In sum, animals are changed by what they eat, and this discovery raises serious questions when it comes to feeding animals (and ourselves) genetically engineered foods containing novel proteins and DNA. Prof. Jack A. Heinemann (2009) states: ”There is substantial literature that reports the detection of DNA and protein unique to GM plants within animals and animal products. Based on studies, it is not possible to conclude that animals and derived products are free of GM material when they have been exposed to GM plants through i) feeding, ii) proximity to other animals on GM feed, or iii) subsequent processing. The most consistent finding in the literature is that—- there is compelling evidence that animals provided with feed containing GM ingredients can react in a way that is unique to an exposure to GM plants. This is revealed through metabolic, physiological or immunological responses in exposed animals. In the absence of appropriate testing, we can’t assume that raising an animal on GM feed will not affect the final product – even if there is no detectable residue from the GM material”.

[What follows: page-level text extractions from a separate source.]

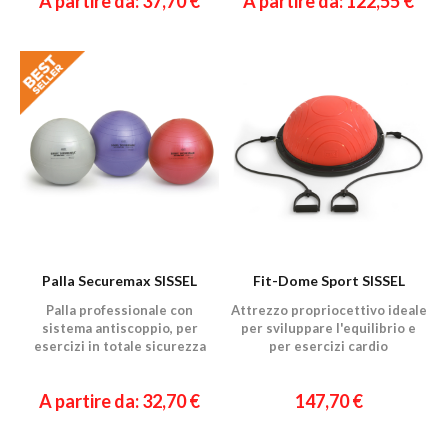
A partire da: 37,70 €
A partire da: 122,55 €
Palla Securemax SISSEL
Fit-Dome Sport SISSEL
Palla professionale con
Attrezzo propriocettivo ideale
sistema antiscoppio, per
per sviluppare l'equilibrio e
esercizi in totale sicurezza
per esercizi cardio
A partire da: 32,70 €
147,70 €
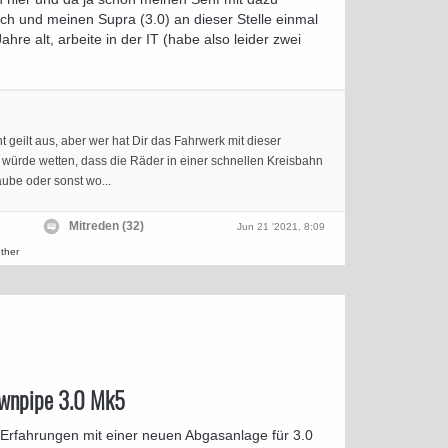
h und meinen Supra (3.0) an dieser Stelle einmal
ahre alt, arbeite in der IT (habe also leider zwei
ht geilt aus, aber wer hat Dir das Fahrwerk mit dieser
 würde wetten, dass die Räder in einer schnellen Kreisbahn
ube oder sonst wo...
Mitreden (32)
Jun 21 '2021, 8:09
ther
wnpipe 3.0 Mk5
 Erfahrungen mit einer neuen Abgasanlage für 3.0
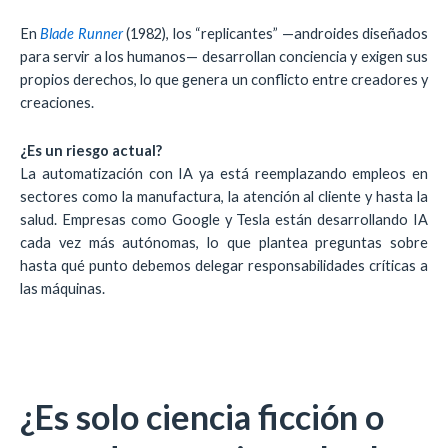
En
Blade Runner
(1982), los “replicantes” —androides diseñados
para servir a los humanos— desarrollan conciencia y exigen sus
propios derechos, lo que genera un conflicto entre creadores y
creaciones.
¿Es un riesgo actual?
La automatización con IA ya está reemplazando empleos en
sectores como la manufactura, la atención al cliente y hasta la
salud. Empresas como Google y Tesla están desarrollando IA
cada vez más autónomas, lo que plantea preguntas sobre
hasta qué punto debemos delegar responsabilidades críticas a
las máquinas.
¿Es solo ciencia ficción o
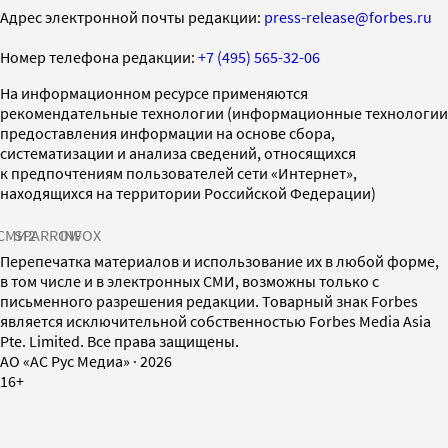
Адрес электронной почты редакции:
press-release@forbes.ru
Номер телефона редакции:
+7 (495) 565-32-06
На информационном ресурсе применяются
рекомендательные технологии (информационные технологии
предоставления информации на основе сбора,
систематизации и анализа сведений, относящихся
к предпочтениям пользователей сети «Интернет»,
находящихся на территории Российской Федерации)
СМИ2
SPARROW
INFOX
Перепечатка материалов и использование их в любой форме,
в том числе и в электронных СМИ, возможны только с
письменного разрешения редакции. Товарный знак Forbes
является исключительной собственностью Forbes Media Asia
Pte. Limited. Все права защищены.
AO «АС Рус Медиа»
·
2026
16+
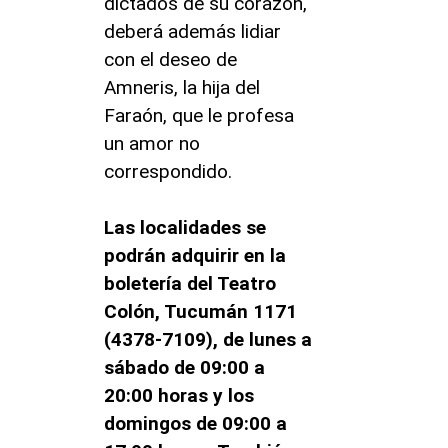
dictados de su corazón,
deberá además lidiar
con el deseo de
Amneris, la hija del
Faraón, que le profesa
un amor no
correspondido.
Las localidades se
podrán adquirir en la
boletería del Teatro
Colón, Tucumán 1171
(4378-7109), de lunes a
sábado de 09:00 a
20:00 horas y los
domingos de 09:00 a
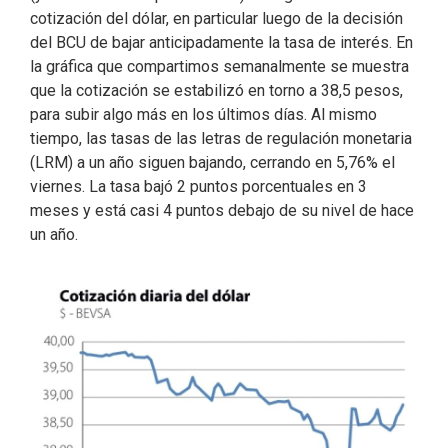
cotización del dólar, en particular luego de la decisión
del BCU de bajar anticipadamente la tasa de interés. En
la gráfica que compartimos semanalmente se muestra
que la cotización se estabilizó en torno a 38,5 pesos,
para subir algo más en los últimos días. Al mismo
tiempo, las tasas de las letras de regulación monetaria
(LRM) a un año siguen bajando, cerrando en 5,76% el
viernes. La tasa bajó 2 puntos porcentuales en 3
meses y está casi 4 puntos debajo de su nivel de hace
un año.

Environmental changes can trigger harmless micro-organisms to mutate, proliferate and even evolve into more harmful varieties (pathogens). Environmental changes associated with the planting of herbicide resistant, genetically modified (GM) corn, soybean, sugar beet, and alfalfa, and with the repeated applications of the herbicide glyphosate (Monsanto’s Roundup) affecting soil microorganisms, crop nutrient uptake and disease resistance, may have created a new pathogen. According to Dr. Don Huber, Professor Emeritus, Purdue University, this harmful organism, hitherto unknown to science, found in abundance in GM soybean meal, and corn products, is linked to infertility, abortions and other health problems in a wide variety of livestock, and causes Sudden Death Syndrome in soy and Goss’ wilt in corn. For details see posting on my website www.drfoxvet.net, and interview with Dr Huber in Acres USA magazine, May 2011.
Industrial agriculture creates consumer and companion animal health risks. More than one major pet food recall occurs every year because of the ways in which farmed animals are raised and processed, resulting in Salmonella, E.coli and other bacterial contamination, and because of how GM crops are grown and processed, leading to aflatoxin contamination and other toxic molds associated with Roundup and other herbicide applications on these crops.
There are GM corn and soy-free, and organically certified pet foods now available on the market, and websites providing recipes for home-prepared diets for companion animals (www.Secure.balanceit.com www.dogcathomeprepareddiet.com and www.feline-nutrition.org) which many informed cat and dog care givers are now providing for their animals. This enlightened consumer action is an integral part of the long overdue revolution in agriculture to promote more ecologically sound, sustainable and humane farming practices, a healthier environment, and more healthful, wholesome and affordable food for all.
Pet food manufacturers that have USDA Certified Organic ingredients, and especially those that use no corn, soy, canola, cotton by-products (oil & cake) or sugar beet, — which can be GM, or GM contaminated by adjacent fields of GM crops and from cross-contamination during processing— or imported rice (which can be contaminated with GM rice) could legitimately claim “No GM Ingredients” on their packaging.
I feel very strongly that this is a pivotal issue in the health/ food revolution, where there is no place for GM food ingredients in what we consume and feed to companion, and also to farmed -food animals. I have communicated these concerns to several responsible pet food manufacturers who are not unaware of what Hippocrates advised, — to let our food be our medicine and our medicine our food.